Whoever it is, it probably won't be the Metropolitans of New York. This is a team named after an art museum, for crying out loud. But while every Washingtonian enjoys beating up on New York, there's just something a little too sad about the Metropolitans. They say you can't expect to solve problems by throwing money at them. That's not entirely true; just look at the Yankees. That team's $200 million payroll doesn't buy $200 million worth of talent; it buys $80 million worth of talent and papers over $60 million worth of mistakes by pouring another $60 million in good money after bad.
The Metropolitans pay their players $86 million, more than any other team in the division and more than twice the Expos' payroll. Eighty-six million dollars, wisely spent, could buy a great team. It could buy the Yankees. But the Metropolitans do not spend wisely. They make spendthrift mistakes $8 million at a time, and you can only make so many of those even on an $86 million budget before you have to pad out your starting lineup with guys earning the league minimum of about $300 grand.
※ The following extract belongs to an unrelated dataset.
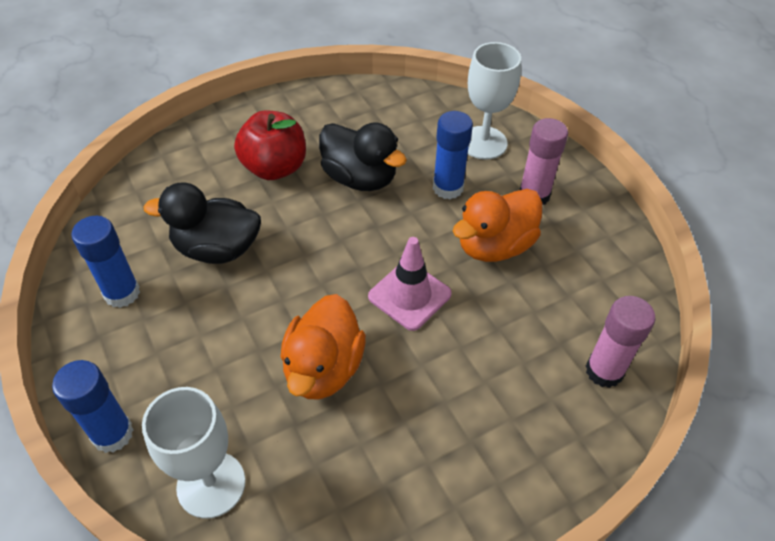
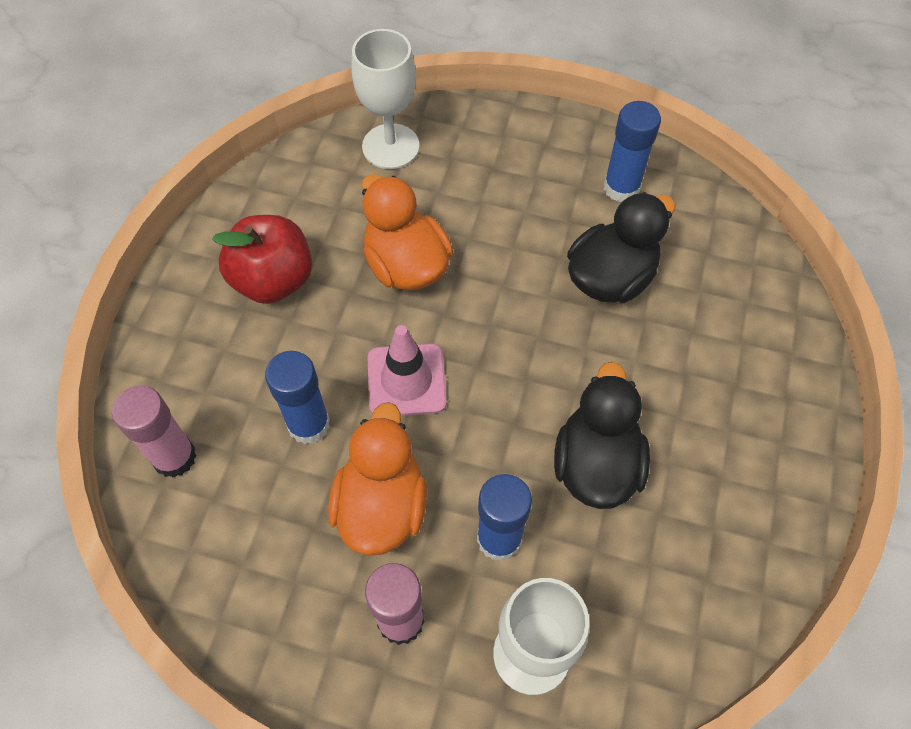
camera: 135 degrees right, 10 degrees up
(112, 434) = (488, 119): blue glue stick -> blue glue stick (309, 424)
(274, 168) = (686, 397): red apple -> red apple (273, 280)
(360, 178) = (596, 464): black duck -> black duck turned 105 degrees clockwise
If the Metropolitans slashed their payroll in half, they would be a better team. The general manager could no longer afford to make $12 million gambles on aging veterans; he would have to find and develop good young players. And then maybe New York would be a worthy rival for the Expos. But until that happens, the Metropolitans will just be a team we take particular relish in beating.
Tonight, the Metropolitans paid their players $530,864. We paid our players $234,568. So New York spent $265 grand for each run it scored against the Expos, while Washington spent just $59 grand per run. Watching the Metropolitans flail hopelessly at our pitches - and good pitches they were, too, from starter Scott Downs and relievers Jon Rauch, Luis Ayala, and Chad Cordero - made BallWonk wonder just what New York spends its money on. Did they pick up some of the Air Force's surplus $200,000 toilet seats for the clubhouse at Shea?
On the Washington side, the runs certainly didn't look cheap. It was small-ball all the way, putting runners on - 16 of them - and advancing them a base at a time. Terrmel "Hammer" Sledge and catcher Brian Schneider took turns driving in runs: Schneider singled in the second to drive Hammer home. Then Hammer drove in Endy Chavez with a single in the third. Hammer struck again in the eighth, doubling this time to send Endy home. This upset Schneider, who shouted as he walked to the on-deck circle, "Hey! It was my turn for an RBI." He was right; fair is fair. So Schneider finished the day's work by hitting a bases-loaded single to score Tony Batista.
All in all, a good result against the New York Big-Spenders, but these are not the rivals we are looking for.




I expect at least one of the regular inter-league series to be against the Orioles. Sticking it to Angelos will be fun. The other will probably be the Jays, acknowledging the Canadian roots. Hard to get too fired up about that, though.